S’agissant de la réglementation de change, il a fait savoir qu’un premier draft du nouveau code sera prêt au cours du mois de juillet 2022 et examiné par les parties prenantes, à savoir la Banque centrale de Tunisie (BCT) et les autorités concernées. En fait, tout ce qui doit être fait et ne l’était pas par les deux Saïed.
– Les piques de Majoul à Saïed et Nemssia
On ne sait pas si le patron des patrons, Samir Majoul, était sérieux lorsqu’il s’adressait à la cheffe du gouvernement pour dire que « on pensait aller vite, mais le gouvernement va plus vite que nous ». Venant de ce parfait francophone, cela nous a plutôt semblé être du domaine de de l’autodérision.
« L’actuelle loi sur l’investissement, excusez-moi Monsieur le ministre, est une véritable usine à gaz, et il va falloir très vite la décarboner ». Samir Saïed se contente de prendre note avec le sourire, avant que Majoul n’éperonne de nouveau tout le monde en assenant, en véritable pince sans rire, que « nous sommes un enfer fiscal », avant de s’adresser à la ministre des Finances, Sihem Nemssia, par un « c’est très simple, on veut une fiscalité de croissance, et on veut qu’elle soit payable à la réalisation, pas d’avance », disait Majoul à juste titre.
Au gouverneur de la BCT, Majoul demande « un code des changes moderne, qui libère les Tunisiens, qui encourage l’internationalisation de l’économie. Je veux que tous les Tunisiens soient riches en devises, et peut-être pénaliser ceux qui sont riches en Dinar », lançait encore Majoul devant Ferid Belhaj qui riait presque aux éclats.
Sur sa lancée, le président de l’Utica demande une logistique efficace, et des services portuaires et douaniers, opérationnels 24/24 et 7/7, un dédouanement flottant dès l’embarquement d’un port étranger.
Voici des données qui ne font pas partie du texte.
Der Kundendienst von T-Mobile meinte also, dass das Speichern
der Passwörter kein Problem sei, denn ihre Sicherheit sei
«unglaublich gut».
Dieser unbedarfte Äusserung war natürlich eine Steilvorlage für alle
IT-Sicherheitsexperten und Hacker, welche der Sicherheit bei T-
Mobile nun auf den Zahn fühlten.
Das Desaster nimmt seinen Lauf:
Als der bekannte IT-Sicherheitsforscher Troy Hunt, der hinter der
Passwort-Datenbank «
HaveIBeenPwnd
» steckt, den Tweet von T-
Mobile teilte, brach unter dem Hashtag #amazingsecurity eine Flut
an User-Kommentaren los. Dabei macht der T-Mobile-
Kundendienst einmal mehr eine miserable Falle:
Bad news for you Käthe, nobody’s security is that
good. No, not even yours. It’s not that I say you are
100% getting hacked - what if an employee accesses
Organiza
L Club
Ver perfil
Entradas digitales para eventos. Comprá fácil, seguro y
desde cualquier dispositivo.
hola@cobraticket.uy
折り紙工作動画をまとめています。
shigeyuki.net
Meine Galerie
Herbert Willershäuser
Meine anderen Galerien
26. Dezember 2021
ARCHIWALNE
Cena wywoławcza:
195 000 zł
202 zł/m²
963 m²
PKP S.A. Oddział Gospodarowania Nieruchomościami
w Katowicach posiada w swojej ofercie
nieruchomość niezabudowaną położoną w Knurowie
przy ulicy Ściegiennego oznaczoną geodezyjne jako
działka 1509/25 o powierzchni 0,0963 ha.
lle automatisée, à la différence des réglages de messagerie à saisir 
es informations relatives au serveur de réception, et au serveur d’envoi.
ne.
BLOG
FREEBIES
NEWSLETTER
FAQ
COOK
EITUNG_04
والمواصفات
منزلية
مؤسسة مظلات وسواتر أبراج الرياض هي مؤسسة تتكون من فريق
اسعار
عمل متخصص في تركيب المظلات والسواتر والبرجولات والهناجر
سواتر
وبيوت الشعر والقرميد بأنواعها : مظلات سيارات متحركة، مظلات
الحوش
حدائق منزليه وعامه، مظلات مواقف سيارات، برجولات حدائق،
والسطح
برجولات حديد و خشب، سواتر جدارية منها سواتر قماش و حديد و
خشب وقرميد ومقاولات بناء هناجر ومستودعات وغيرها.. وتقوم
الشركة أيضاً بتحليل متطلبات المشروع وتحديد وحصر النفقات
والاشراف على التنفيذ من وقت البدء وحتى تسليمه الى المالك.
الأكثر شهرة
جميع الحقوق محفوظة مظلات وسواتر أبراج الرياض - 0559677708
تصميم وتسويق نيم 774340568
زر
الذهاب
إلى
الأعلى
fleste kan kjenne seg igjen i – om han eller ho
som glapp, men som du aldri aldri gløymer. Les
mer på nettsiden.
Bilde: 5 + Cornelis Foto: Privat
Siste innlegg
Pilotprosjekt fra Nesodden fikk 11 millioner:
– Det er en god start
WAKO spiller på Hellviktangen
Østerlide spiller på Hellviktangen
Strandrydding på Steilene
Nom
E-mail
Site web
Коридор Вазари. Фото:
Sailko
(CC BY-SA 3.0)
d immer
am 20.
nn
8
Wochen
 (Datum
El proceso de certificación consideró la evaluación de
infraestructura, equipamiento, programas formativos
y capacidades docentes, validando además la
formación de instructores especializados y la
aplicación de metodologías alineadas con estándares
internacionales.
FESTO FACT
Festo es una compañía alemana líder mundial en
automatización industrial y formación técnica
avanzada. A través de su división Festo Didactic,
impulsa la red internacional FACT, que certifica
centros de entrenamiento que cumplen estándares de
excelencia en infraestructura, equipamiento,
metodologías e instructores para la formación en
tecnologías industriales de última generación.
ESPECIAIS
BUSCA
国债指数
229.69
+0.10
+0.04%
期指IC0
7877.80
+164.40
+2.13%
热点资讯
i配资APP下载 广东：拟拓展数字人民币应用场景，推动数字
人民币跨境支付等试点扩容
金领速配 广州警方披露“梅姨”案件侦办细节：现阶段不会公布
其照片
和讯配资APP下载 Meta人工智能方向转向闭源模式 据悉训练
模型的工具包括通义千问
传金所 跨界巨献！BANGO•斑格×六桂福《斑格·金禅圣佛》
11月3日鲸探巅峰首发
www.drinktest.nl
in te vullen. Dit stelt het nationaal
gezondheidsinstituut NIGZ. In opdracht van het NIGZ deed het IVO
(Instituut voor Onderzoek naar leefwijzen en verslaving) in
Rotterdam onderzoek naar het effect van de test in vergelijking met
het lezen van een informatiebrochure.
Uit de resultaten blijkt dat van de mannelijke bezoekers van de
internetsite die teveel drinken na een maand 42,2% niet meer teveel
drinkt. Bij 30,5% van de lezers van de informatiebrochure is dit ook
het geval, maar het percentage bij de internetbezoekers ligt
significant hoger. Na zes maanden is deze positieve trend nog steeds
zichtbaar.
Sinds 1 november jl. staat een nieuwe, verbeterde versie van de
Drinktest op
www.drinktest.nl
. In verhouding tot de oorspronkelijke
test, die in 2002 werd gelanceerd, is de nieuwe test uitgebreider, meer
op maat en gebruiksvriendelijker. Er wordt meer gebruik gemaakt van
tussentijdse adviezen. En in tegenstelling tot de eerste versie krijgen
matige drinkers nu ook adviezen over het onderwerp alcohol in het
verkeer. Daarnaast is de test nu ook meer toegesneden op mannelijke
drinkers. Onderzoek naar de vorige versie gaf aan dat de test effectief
C’est possible. D’autres l’ont fait », disait encore Majoul, qui se prend au jeu de la joute verbale. « Plus jamais de bateau en rade », lançait-il avant de jouer sur les mots en proposant de « changer le nom du port (Ndlr : de Radès) pour éviter le pluriel de rades, car ça passe mal », lançait-il en quolibet devant Nejla Bouden qui en riait sobrement.
De l’open-Sky, Samir Majoul lance en guise de cris de détresse, que « l’enfer va s’ouvrir avant qu’on n’ouvre le ciel en Tunisie ». Et de synthétiser, en disant à juste titre que « les gens investiront en Tunisie, lorsque tous les atouts seront réunis pour cela », avant de terminer par ce jeu de mots qui synthétise aussi la condition du secteur privé, en disant que « du secteur privé, on n’entend que les privations ». Une belle prestation à écouter, pour ceux qui crient Haro sur le privé !
– « L’atermoiement tue la confiance et l’absence de réactivité repousse les investisseurs »
Autant d’idées qui avaient manifestement trouvé bonne oreille chez le vice-président du Groupe de la Banque mondiale pour la région Mena, Ferid Belhaj, qui a souligné à cette occasion, l’urgence pour la Tunisie d’agir vite et fort face à une concurrence acharnée à l’échelle régionale et internationale.
« L’atermoiement tue la confiance et l’absence de réactivité repousse les investisseurs » a-t-il estimé, soulignant que pour relancer l’investissement, le pays doit agir sur la gouvernance en favorisant la prévisibilité des écosystèmes et la clarté des règles du jeu.
Pour lui, l’Etat doit jouer son rôle de régulateur et de facilitateur plutôt que celui d’entrepreneur.
Les investisseurs ont également besoin, selon Belhaj, d’une justice commerciale professionnelle et transparente qui gère efficacement les contentieux économiques.